To get you prepared for the first element of the Civilian Military Combine, our friend Jason Leydon from CrossFit Milford has put together some instructional videos that walk you through each challenge.
This post is written by guest blogger Rob DeCillis, a strength and conditioning coach at Combat Trainer.
Having signed up for the Civilian Military Combine it is of no question that you have the abilities of an athlete. You are dedicated, driven and up to physical challenges. Now what lies before you is the preparation and training that will take you from an everyday athlete who excels at their chosen training to becoming a well-rounded “Hybrid Athlete.”
One of the most commonly overlooked aspects of training for competitions like the Civilian Military Combine is the factor of Agility and its relation to performance and injury avoidance.
Agility is the ability to change the direction of your body in an efficient and effective way.

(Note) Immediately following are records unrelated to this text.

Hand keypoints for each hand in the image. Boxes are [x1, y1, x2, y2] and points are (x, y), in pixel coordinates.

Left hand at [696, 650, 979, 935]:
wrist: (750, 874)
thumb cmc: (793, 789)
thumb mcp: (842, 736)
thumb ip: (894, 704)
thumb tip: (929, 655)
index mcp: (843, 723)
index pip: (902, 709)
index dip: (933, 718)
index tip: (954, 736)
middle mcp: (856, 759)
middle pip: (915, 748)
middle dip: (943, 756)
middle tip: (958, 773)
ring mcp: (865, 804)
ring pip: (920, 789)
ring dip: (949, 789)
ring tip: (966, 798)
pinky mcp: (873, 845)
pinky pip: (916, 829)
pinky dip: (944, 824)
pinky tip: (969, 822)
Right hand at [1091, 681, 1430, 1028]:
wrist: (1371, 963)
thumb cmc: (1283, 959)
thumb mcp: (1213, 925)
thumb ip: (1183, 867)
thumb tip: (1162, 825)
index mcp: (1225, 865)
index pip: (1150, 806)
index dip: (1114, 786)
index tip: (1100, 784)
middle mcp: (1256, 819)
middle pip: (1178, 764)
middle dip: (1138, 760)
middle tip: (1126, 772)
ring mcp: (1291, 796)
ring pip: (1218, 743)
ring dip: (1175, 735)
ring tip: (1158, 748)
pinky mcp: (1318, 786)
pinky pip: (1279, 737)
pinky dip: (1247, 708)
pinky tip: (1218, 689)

In life we are constantly changing direction. We never just move in a straight line, and the running portion of the Combine is no exception.
One of the benefits of training for agility is the reduction of injury. The strengthening of the positions that agility drills place you in will ensure that when you are placed in similar positions in the field, your body is familiar with them and can remain stable. An example of this is jutting sideways to avoid obstacles such as roots or rocks, leaping with short warning over logs and dodging moving or unsteady ground. This is referred to as stimulus reaction.

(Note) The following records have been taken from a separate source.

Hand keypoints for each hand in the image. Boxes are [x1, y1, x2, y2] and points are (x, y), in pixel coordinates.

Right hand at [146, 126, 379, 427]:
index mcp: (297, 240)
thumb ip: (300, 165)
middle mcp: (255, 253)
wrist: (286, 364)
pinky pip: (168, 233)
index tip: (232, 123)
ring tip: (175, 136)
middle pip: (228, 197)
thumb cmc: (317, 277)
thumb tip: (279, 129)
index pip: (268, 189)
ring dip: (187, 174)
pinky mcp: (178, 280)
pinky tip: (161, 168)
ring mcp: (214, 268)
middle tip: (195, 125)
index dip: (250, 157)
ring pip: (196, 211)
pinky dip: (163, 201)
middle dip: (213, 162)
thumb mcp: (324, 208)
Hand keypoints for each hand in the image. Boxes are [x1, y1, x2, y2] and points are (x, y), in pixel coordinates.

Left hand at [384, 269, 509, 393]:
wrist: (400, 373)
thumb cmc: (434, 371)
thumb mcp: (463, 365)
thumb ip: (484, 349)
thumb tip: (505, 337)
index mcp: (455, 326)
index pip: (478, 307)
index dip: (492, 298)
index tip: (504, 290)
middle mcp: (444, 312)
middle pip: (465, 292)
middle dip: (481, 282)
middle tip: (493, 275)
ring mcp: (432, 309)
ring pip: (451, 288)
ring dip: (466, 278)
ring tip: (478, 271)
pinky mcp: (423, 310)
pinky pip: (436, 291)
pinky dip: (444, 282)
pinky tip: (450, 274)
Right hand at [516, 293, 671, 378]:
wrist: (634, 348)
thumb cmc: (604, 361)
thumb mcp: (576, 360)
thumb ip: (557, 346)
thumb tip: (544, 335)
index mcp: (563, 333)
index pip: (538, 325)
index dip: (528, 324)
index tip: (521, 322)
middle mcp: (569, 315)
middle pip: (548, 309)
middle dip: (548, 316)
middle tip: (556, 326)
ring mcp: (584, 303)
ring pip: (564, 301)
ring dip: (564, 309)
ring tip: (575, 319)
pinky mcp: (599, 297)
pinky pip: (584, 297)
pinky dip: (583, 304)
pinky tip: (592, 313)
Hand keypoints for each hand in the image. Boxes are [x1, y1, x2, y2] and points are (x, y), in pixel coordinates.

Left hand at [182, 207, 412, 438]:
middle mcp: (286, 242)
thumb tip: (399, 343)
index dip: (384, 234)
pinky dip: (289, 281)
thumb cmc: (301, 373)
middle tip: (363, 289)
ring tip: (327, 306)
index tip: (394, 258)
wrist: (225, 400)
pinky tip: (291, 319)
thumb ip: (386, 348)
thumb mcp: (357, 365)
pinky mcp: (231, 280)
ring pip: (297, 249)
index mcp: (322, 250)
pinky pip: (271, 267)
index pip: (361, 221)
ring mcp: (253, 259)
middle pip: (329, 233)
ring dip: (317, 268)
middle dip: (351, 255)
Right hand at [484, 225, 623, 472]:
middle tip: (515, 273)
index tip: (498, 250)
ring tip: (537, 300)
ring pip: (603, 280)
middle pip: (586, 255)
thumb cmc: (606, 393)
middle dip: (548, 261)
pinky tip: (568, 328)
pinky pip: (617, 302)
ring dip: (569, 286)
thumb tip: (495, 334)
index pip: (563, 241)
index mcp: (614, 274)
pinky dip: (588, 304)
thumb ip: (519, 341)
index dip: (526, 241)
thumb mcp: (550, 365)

Agility also allows the athlete to perform better and faster when faced with sudden changes in direction as well as spontaneous obstacles that are both likely and possible to occur in a race like the Combine.
The Agility Ladder Drills featured in the accompanying video can be used as a warm-up or conditioning activity. A 10-minute round of constant movement during these agility ladder activities will indeed work up a sweat and build conditioning as well. In the video we give you about five and a half minutes of constant work on the ladder. Cycling through high knees, icky shuffle and bunny hops will make you faster on your feet while building leg and knee stability, leg power and mental responsiveness. These activities in repetition may look deceptively easy but are both a fun and challenging way to increase stimulus reaction and decrease chances of injury.